SUPPLIED MATERIAL:

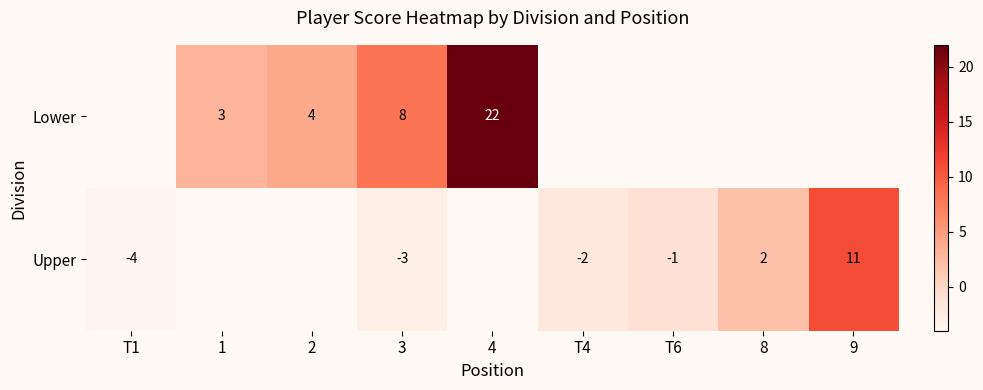

The row_0 series shows -4.1 at 3. True or false?

False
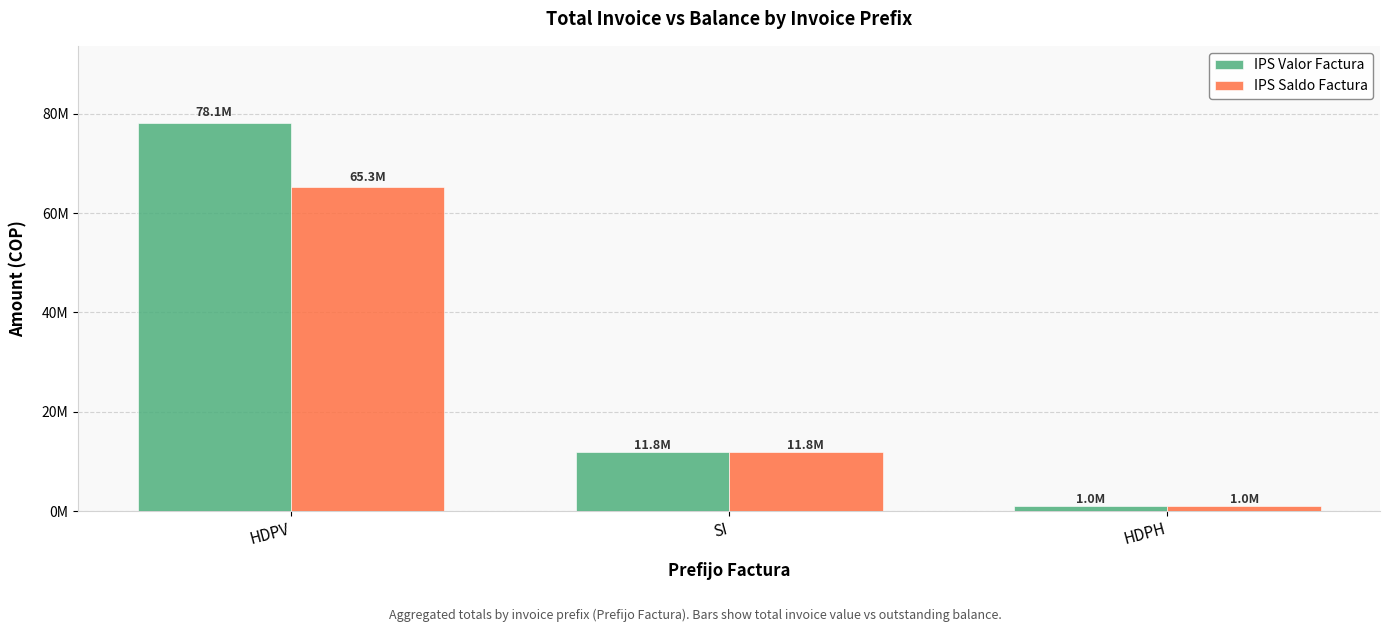

Where is IPS Saldo Factura nearest to the value 33143995?

SI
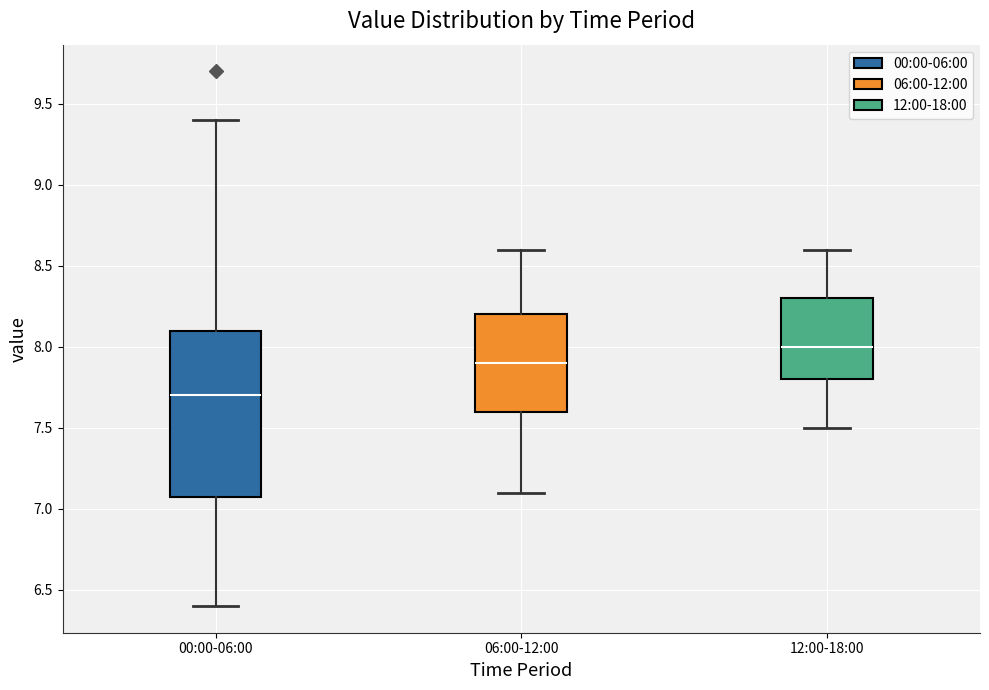

Reading left to right, transcribe this box plot: for each box, give where its median line is, the range the box spans, and where its two whiskers end, as read against the y-axis. The values are not printed on the chart, so give them approximately, as read against the axis.

00:00-06:00: median 7.7, box 7.1 to 8.1, whiskers 6.4 to 9.4
06:00-12:00: median 7.9, box 7.6 to 8.2, whiskers 7.1 to 8.6
12:00-18:00: median 8.0, box 7.8 to 8.3, whiskers 7.5 to 8.6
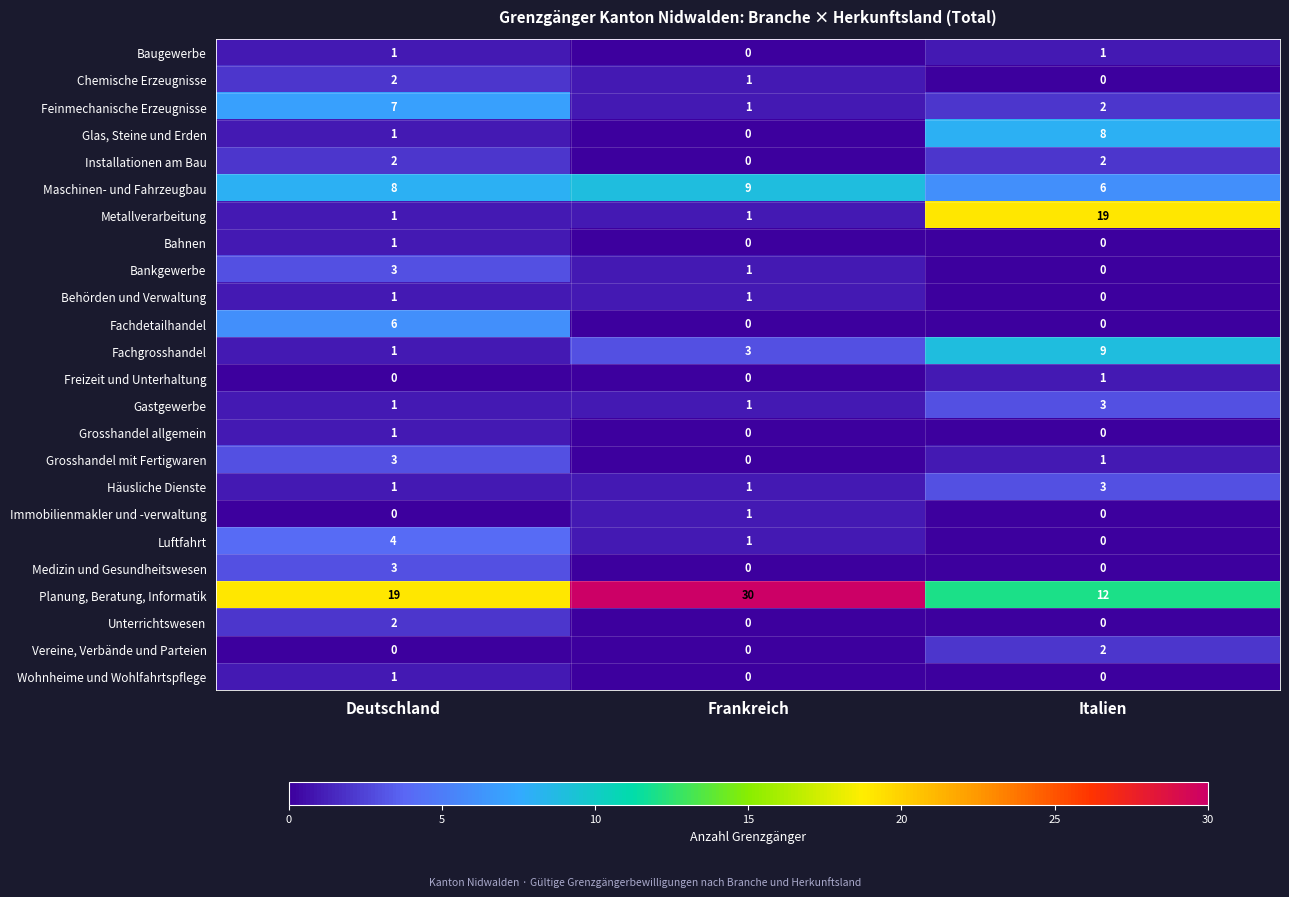

The value of Maschinen- und Fahrzeugbau at Italien is 3. True or false?

False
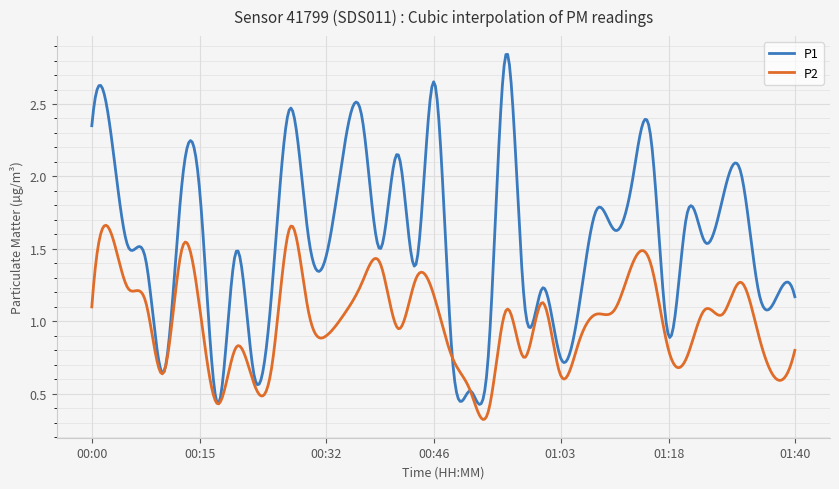

Rank the series by their average value, from lowest to highest.

P2, P1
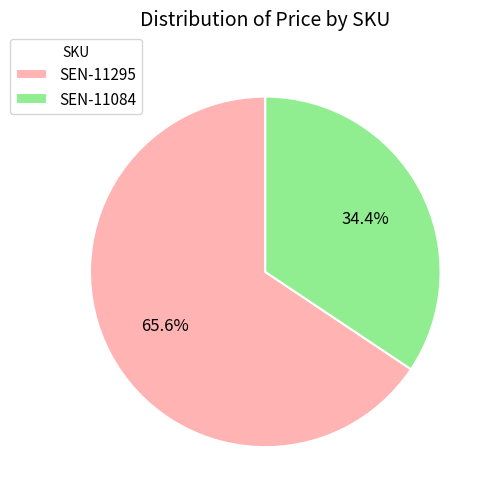

How many segments does this pie chart have?

2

ASSIGNMENT: Please set down the listing above word for word, leaving out the pictures.

TASK SOLUTION:
The row_0 series shows -4.1 at 3. True or false?

False

Where is IPS Saldo Factura nearest to the value 33143995?

SI

Reading left to right, transcribe this box plot: for each box, give where its median line is, the range the box spans, and where its two whiskers end, as read against the y-axis. The values are not printed on the chart, so give them approximately, as read against the axis.

00:00-06:00: median 7.7, box 7.1 to 8.1, whiskers 6.4 to 9.4
06:00-12:00: median 7.9, box 7.6 to 8.2, whiskers 7.1 to 8.6
12:00-18:00: median 8.0, box 7.8 to 8.3, whiskers 7.5 to 8.6

The value of Maschinen- und Fahrzeugbau at Italien is 3. True or false?

False

Rank the series by their average value, from lowest to highest.

P2, P1

How many segments does this pie chart have?

2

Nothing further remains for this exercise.